“What seems to be the trouble?” the therapist asks.
“I want to give all my money away,” he says.
“How much do you have?”
“I owe three hundred dollars.”
Gene Wilder, Kiss Me Like a Stranger: My Search for Love and Art (2005)
WC first saw Gene Wilder as the kidnapped undertaker, Eugene Grizzard, in Bonnie and Clyde in 1967. And then next saw him as Leo Bloom in The Producers, the original 1968 movie, that Mel Brooks turned into a smash Broadway hit decades later. The frizzy hair, the slightly pop-eyed look and the air of incipient hysteria were perfect. A series of Mel Brooks’ movies, most memorably Blazing Saddles and Young Frankenstein cemented Wilder as one of WC’s favorite comic actors.

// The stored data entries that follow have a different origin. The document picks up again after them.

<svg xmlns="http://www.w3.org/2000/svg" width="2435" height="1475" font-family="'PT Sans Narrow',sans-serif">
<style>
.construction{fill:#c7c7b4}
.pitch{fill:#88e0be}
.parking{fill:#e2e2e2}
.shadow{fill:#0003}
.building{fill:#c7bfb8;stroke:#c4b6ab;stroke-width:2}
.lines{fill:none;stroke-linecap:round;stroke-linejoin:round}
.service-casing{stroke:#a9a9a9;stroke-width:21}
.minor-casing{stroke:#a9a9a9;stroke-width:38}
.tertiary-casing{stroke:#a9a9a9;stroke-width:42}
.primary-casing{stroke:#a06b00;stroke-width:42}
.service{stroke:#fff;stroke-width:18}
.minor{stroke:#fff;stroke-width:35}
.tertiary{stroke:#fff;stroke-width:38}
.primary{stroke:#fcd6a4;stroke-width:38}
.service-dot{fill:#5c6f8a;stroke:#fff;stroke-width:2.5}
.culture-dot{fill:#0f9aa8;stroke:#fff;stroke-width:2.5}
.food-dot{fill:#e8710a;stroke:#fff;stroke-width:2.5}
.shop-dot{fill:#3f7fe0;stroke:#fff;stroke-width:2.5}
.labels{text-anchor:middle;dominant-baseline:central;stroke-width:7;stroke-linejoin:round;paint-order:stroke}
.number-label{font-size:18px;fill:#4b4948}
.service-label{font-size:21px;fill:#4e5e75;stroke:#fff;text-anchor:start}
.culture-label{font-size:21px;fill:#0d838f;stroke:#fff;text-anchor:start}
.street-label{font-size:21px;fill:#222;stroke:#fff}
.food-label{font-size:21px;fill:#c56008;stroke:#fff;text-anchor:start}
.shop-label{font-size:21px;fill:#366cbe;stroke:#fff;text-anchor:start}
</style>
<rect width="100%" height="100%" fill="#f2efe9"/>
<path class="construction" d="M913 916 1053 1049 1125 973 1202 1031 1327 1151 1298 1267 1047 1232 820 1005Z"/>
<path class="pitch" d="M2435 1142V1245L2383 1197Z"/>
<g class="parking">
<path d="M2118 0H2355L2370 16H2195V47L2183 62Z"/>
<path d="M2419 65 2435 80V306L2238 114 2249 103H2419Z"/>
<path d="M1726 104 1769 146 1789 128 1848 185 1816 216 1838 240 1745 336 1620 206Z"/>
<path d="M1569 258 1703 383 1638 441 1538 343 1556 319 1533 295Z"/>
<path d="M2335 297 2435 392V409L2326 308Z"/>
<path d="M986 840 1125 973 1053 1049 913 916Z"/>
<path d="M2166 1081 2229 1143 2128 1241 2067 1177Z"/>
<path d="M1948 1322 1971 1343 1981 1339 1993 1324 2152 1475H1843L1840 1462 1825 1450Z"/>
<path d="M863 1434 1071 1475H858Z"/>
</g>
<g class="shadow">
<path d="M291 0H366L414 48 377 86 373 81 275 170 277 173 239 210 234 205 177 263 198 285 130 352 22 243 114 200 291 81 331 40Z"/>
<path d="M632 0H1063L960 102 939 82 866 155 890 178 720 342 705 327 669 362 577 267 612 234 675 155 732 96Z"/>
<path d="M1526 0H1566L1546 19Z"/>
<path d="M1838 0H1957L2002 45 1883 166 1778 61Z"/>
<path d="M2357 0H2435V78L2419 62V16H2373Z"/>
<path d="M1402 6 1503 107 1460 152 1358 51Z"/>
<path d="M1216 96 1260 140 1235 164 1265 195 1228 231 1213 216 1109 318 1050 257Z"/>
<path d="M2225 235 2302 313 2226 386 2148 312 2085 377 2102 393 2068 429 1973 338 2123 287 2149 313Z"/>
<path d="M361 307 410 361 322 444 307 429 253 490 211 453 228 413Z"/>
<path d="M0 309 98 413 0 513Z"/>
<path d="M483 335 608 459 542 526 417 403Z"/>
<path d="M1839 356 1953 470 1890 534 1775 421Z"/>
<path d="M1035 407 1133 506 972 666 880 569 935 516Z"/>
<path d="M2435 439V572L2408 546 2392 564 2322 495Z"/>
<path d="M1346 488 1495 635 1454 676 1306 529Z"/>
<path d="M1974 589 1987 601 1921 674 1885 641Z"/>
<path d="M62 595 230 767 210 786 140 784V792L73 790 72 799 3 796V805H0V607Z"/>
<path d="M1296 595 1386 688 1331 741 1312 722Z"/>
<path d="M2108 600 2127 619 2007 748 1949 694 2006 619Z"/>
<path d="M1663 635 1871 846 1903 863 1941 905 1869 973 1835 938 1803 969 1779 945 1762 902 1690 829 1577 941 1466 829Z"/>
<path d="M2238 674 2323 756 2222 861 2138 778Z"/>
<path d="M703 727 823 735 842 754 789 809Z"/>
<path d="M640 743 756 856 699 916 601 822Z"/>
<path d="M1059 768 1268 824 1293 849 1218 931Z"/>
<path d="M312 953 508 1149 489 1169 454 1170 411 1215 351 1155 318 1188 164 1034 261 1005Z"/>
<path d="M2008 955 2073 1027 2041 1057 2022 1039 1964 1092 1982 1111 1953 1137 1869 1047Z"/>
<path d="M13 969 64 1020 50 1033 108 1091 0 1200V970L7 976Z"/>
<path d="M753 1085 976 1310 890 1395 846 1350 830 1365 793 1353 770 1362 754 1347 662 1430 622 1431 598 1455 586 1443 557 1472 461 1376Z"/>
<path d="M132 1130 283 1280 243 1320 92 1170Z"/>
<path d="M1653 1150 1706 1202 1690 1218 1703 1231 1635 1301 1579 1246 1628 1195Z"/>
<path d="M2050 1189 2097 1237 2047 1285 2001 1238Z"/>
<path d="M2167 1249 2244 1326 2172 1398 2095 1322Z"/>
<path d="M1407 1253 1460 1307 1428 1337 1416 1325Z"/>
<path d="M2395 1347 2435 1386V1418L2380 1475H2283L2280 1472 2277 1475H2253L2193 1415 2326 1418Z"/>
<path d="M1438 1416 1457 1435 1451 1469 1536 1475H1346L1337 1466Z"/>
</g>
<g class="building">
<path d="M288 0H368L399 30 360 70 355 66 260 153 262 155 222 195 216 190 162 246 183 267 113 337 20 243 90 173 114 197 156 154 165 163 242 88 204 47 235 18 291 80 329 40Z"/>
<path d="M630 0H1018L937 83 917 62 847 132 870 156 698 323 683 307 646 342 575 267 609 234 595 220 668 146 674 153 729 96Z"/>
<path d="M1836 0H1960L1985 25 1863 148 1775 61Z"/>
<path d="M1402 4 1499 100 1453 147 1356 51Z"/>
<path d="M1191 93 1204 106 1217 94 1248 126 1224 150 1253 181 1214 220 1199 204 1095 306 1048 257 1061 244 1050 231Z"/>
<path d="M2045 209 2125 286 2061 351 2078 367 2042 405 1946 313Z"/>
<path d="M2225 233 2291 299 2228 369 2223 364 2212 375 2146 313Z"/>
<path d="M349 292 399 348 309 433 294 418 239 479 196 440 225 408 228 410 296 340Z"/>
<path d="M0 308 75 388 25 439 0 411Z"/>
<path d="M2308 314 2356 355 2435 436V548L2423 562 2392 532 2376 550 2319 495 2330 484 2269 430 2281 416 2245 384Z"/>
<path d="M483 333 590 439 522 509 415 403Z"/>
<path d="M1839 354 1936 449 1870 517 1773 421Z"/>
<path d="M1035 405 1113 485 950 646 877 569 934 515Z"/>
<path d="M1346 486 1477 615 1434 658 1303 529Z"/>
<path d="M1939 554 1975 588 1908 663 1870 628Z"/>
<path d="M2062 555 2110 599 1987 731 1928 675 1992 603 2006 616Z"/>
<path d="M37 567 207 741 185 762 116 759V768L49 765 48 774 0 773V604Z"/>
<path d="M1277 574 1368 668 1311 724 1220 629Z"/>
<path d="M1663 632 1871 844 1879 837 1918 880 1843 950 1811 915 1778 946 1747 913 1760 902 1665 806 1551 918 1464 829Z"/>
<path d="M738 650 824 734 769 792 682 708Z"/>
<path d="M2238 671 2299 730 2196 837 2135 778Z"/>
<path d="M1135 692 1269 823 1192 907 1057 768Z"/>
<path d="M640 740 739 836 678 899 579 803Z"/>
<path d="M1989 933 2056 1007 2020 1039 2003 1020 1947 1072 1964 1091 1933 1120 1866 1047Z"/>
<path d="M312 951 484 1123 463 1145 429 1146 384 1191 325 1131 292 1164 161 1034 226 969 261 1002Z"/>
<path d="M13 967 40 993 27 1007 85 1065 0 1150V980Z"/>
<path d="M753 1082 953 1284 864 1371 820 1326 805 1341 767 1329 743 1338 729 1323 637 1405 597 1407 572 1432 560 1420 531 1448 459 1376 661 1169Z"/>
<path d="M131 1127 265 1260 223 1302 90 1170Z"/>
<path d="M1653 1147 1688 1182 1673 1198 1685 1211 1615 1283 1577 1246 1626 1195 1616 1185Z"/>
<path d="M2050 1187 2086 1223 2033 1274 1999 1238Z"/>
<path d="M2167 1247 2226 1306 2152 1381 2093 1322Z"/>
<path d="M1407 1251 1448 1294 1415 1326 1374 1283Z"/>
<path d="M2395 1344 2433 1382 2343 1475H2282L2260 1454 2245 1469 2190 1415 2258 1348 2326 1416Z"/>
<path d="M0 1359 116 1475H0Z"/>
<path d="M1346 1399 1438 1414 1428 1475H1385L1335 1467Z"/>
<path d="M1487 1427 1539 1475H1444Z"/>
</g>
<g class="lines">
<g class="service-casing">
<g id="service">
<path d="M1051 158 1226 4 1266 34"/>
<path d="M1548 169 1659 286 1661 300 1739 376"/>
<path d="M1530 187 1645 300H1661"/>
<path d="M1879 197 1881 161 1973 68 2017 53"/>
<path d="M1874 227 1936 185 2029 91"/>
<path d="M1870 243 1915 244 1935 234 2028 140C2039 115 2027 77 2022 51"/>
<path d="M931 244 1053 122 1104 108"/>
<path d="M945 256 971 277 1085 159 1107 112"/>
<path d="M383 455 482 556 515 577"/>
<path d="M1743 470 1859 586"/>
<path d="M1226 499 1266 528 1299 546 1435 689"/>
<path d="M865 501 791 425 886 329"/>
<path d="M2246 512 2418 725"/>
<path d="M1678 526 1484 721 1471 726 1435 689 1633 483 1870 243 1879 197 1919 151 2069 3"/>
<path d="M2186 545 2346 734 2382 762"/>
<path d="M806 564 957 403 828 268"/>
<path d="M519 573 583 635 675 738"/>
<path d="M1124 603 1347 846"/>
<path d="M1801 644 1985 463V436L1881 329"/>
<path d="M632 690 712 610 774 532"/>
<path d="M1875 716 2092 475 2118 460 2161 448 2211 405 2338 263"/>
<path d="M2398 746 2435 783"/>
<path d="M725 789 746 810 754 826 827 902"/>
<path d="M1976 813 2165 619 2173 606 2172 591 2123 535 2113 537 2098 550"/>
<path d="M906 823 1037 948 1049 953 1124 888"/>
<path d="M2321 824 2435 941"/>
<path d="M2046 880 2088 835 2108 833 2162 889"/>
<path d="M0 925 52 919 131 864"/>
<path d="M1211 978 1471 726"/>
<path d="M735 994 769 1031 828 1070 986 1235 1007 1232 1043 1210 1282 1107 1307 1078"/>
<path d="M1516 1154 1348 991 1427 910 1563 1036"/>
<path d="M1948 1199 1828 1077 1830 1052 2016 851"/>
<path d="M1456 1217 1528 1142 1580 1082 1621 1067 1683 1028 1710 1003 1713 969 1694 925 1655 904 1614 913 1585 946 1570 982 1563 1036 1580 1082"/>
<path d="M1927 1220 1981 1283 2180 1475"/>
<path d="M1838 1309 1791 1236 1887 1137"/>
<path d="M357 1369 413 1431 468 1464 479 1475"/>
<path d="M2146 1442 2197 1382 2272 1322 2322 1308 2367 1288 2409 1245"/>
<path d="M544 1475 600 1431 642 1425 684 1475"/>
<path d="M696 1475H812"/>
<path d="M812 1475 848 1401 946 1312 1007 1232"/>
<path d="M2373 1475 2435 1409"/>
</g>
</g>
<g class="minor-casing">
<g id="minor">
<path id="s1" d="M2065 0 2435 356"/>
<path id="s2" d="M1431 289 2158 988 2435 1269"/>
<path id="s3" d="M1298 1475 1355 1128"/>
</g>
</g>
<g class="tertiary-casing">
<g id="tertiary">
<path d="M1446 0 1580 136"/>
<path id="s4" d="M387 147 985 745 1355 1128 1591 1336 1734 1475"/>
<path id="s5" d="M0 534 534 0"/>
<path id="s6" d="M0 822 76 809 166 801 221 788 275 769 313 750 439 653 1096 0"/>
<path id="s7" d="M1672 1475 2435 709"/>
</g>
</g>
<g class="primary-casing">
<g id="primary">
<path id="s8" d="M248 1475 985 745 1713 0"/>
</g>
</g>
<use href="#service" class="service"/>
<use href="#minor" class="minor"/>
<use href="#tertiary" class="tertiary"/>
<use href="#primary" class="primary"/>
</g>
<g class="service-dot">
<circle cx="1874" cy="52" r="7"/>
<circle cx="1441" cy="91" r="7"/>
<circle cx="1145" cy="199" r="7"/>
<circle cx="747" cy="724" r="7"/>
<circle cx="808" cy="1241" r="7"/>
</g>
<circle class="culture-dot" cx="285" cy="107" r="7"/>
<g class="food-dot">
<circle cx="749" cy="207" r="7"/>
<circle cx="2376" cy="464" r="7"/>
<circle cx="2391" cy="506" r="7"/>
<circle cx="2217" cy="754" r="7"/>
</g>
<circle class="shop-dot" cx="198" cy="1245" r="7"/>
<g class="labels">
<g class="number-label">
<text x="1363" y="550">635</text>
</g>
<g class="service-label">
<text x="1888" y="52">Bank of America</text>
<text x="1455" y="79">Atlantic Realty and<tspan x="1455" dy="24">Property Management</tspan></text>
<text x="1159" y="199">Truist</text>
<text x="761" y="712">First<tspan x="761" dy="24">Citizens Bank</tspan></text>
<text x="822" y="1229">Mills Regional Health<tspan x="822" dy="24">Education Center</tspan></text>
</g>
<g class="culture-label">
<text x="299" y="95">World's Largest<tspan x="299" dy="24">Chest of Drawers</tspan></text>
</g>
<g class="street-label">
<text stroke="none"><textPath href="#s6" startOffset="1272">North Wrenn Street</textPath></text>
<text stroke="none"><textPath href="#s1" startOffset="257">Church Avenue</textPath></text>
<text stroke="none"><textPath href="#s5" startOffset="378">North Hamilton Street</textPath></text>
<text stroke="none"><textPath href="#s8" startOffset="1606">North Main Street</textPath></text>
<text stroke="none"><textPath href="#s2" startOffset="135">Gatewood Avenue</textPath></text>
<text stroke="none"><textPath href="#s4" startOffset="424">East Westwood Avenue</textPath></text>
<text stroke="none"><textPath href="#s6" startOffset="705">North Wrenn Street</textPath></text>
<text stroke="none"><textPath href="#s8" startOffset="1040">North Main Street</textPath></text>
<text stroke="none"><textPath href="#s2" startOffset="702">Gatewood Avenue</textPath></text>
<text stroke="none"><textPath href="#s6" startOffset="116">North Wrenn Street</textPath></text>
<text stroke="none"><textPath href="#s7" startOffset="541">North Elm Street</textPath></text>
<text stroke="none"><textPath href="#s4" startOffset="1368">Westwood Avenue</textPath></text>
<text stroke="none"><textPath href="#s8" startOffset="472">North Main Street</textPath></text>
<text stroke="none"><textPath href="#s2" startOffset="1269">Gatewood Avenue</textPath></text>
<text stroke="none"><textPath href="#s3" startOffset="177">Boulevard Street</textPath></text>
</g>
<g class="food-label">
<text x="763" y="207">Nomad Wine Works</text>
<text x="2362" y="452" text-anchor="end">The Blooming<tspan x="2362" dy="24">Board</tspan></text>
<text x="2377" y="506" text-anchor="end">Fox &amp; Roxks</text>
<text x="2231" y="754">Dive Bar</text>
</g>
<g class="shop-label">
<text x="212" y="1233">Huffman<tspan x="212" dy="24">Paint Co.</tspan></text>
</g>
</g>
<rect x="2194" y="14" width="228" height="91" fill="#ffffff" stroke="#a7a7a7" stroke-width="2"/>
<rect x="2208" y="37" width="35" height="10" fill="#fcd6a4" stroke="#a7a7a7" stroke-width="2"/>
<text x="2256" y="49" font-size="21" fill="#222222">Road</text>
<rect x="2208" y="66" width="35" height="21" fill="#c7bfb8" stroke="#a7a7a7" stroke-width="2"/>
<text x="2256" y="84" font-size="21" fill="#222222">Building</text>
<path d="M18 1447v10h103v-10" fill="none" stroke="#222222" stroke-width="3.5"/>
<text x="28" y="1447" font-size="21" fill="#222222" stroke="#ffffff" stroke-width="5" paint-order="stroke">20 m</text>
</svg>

But the role that, to WC at least, most demonstrates that Wilder could play more than a neurotic was Willy Wonka. There’s a scene, early in the movie, with Wilder as Wonka, riding with the five kids in the Wonkavator for the first time. As the camera holds on Wlder, and his expression hardly changes at all, he changes from a mildly goofy chocolate baron to a crazed-looking lunatic, is one of the great pieces of comic acting WC has seen. As critic Kevin Carr wrote “This is Gene Wilder’s legacy. He was perfect for the role, and it was his mixture of childlike wonder and bitter, deserved vengeance that made the character so compelling.”
WC mentions all this because Wilder died of complications of Alzheimer’s Disease on August 28. He was 85 years old. The man who gave us The Waco Kid, the grandson of Dr. Frankenstein (Dr. Frankenstein (“that’s Frahn-kahn-SHTEEN”), the original Leo Bloom and, above all, the definitive Willy Wonka, as well as dozens of other memorable roles; lost to us, now.
WC doesn’t often write obituaries for movies stars because, well, movie stars. But Wilder is an exception. His partnerships with the likes of Mel Brooks and Richard Pryor gave us some of the best comedies of the 1980s and 1990s. He was also a successful stage actor, author, movie director and philanthropist. His 1995 interview on NPR was astonishing.
R.I.P., Gene Wilder. Thanks for all the laughs.